Gaudís Erstlingswerk
Mit der Casa Vicens schuf Spaniens Ausnahmearchitekt einst für einen wohlhabenden Makler einen Sommersitz, der jetzt als Museum in Barcelona erstmals zugänglich ist.
Es war das erste Bauwerk von Antoni Gaudí und schmückt Barcelonas Innenstadt ähnlich wie andere Kleinode des Meisters des katalanischen Jugendstils. Doch im Unterschied zu seiner imposanten Kathedrale Sagrada Familia oder der Casa Batllo ist die Casa Vicens kaum bekannt – und erst seit vergangener Woche für Interessierte zugänglich.
Nach drei Jahren intensiver Renovierung öffnet das Gebäude aus dem späten 19. Jahrhundert nun als Museum seine Pforten. Während der Schönheitsarbeiten versuchten Experten, die Formen und Farben des jungen Gaudí nachzuempfinden, die sich im Laufe der Jahrzehnte verloren hatten.
Im malerischen Viertel Gràcia
Als 31-Jähriger hatte sich der Architekt zwischen 1883 und 1885 seinem ersten Bauwerk gewidmet. Damals befand sich Gaudí noch auf der Suche nach seinem eigenen Stil. So weist das Wohnhaus kaum die für ihn später so typischen geschwungenen Formen auf. In Auftrag hatte es der wohlhabende Börsenmakler Manuel Vicens i Montaner gegeben. Im heutigen Stadtteil Gràcia, der damals noch ein Dorf nahe Barcelona war, wollte er seinen Sommersitz haben. Heutzutage ist Gràcia eines der malerischsten Viertel der pulsierenden Hauptstadt der Region Katalonien im Nordosten Spaniens.
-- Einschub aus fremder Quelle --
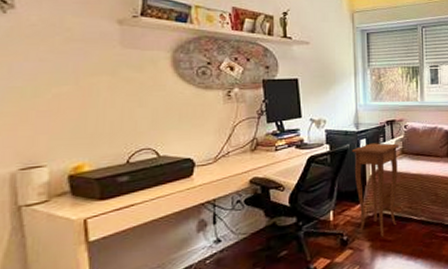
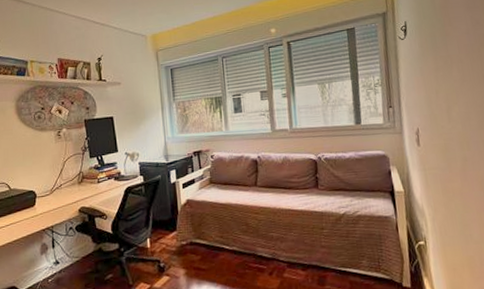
side table: present [351,143,398,237] -> none [163,173,209,265]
"Dieses Haus wird kein Gaudí-Glanzlicht in Barcelona sein, aber sehr wohl interessant für Leute, die schon einige seiner Werke kennen und mehr über seine Anfänge wissen wollen, als er noch nicht als Genie galt", erklärt Mercedes Mora von der Casa Vicens. Für vier Generationen der Familie Jover, die es 1899 erworben hatte, diente es als Wohnhaus. 2005 wurde die Casa Vicens zum UNESCO-Welterbe erklärt, 2014 kaufte es die Bank Morabanc aus Andorra.
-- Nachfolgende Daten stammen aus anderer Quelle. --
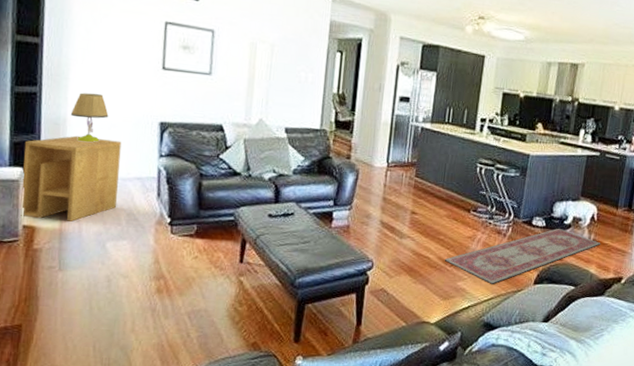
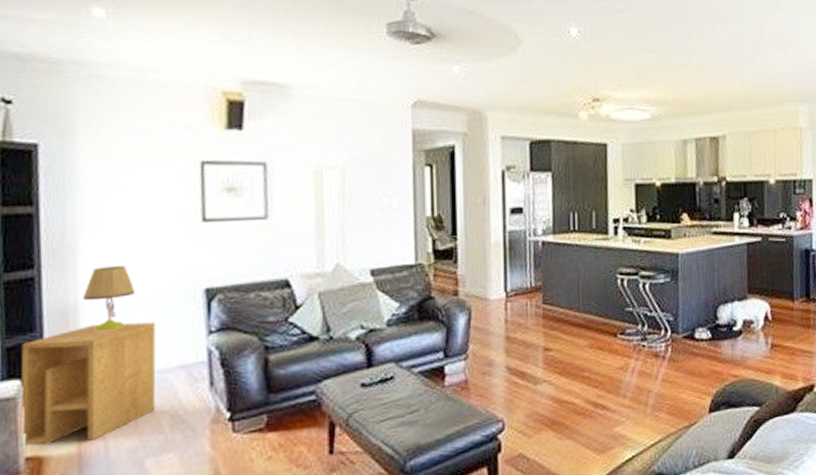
rug: present [444,228,600,284] -> none [593,337,781,423]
Die Familie Jover hatte 1925 einen Freund von Gaudí, den Architekten Joan Baptista Serra de Martinez, damit beauftragt, das Haus zu erweitern. In dem als Einfamilienhaus konzipierten Gebäude sollten drei Wohneinheiten entstehen, eine auf jeder der drei sichtbaren Etagen. Mit den Arbeiten verdoppelte sich die Größe des Hauses und des Gartens. In dem Erweiterungsbau befindet sich nun das Museum mit Ausstellungssälen.
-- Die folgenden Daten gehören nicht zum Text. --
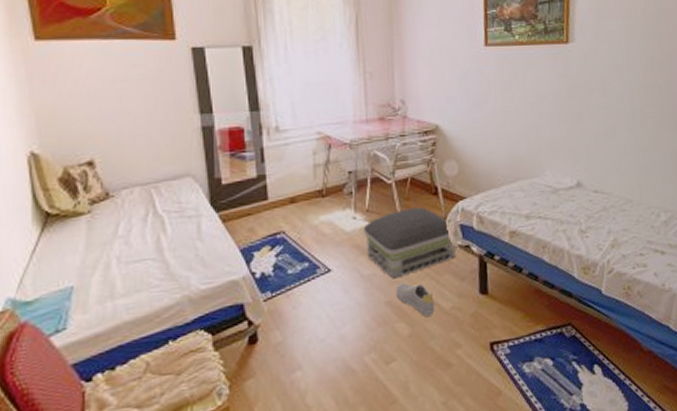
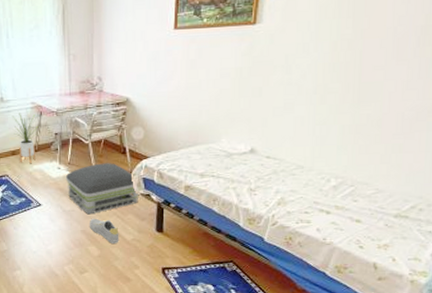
house plant: none [290,142,327,213] -> present [12,110,39,163]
Die vier Außenfassaden der Casa Vicens mit den Türmchen, die an Minarette erinnern, zeigen den Mix der Stile, die den späteren Meisterarchitekten in seinen Anfängen inspirierten. Das Innere der Casa Vicens mit seinen vier Stockwerken nimmt sich genauso vielfarbig aus. Die Wände schmücken Vögel, Palmblätter und Keramik im englischen Stil, die Fensterläden sind orientalisch gehalten. Der Fußboden des ersten Stocks weist römisches Mosaik auf, derjenige im Schlafbereich venezianischen Terrazzo. In dem Wohnhaus befindet sich zudem die erste begehbare Dachterrasse Gaudís. Das Raucherzimmer ist eines der besten Beispiele für die maurischen und arabischen Einflüsse aus der Anfangszeit Gaudís.
Die Besucherzahl soll nicht mehr als 150.000 pro Jahr betragen. "Wir wollen, dass sie so zufrieden wie möglich sind und die Anwohner des Viertels so wenig wie möglich beeinträchtigt werden", sagt Mercedes Mora. Und hofft, dass diese neue Gaudí-Erfahrung in Barcelona ein genauso großer Erfolg wird wie seine anderen Werke.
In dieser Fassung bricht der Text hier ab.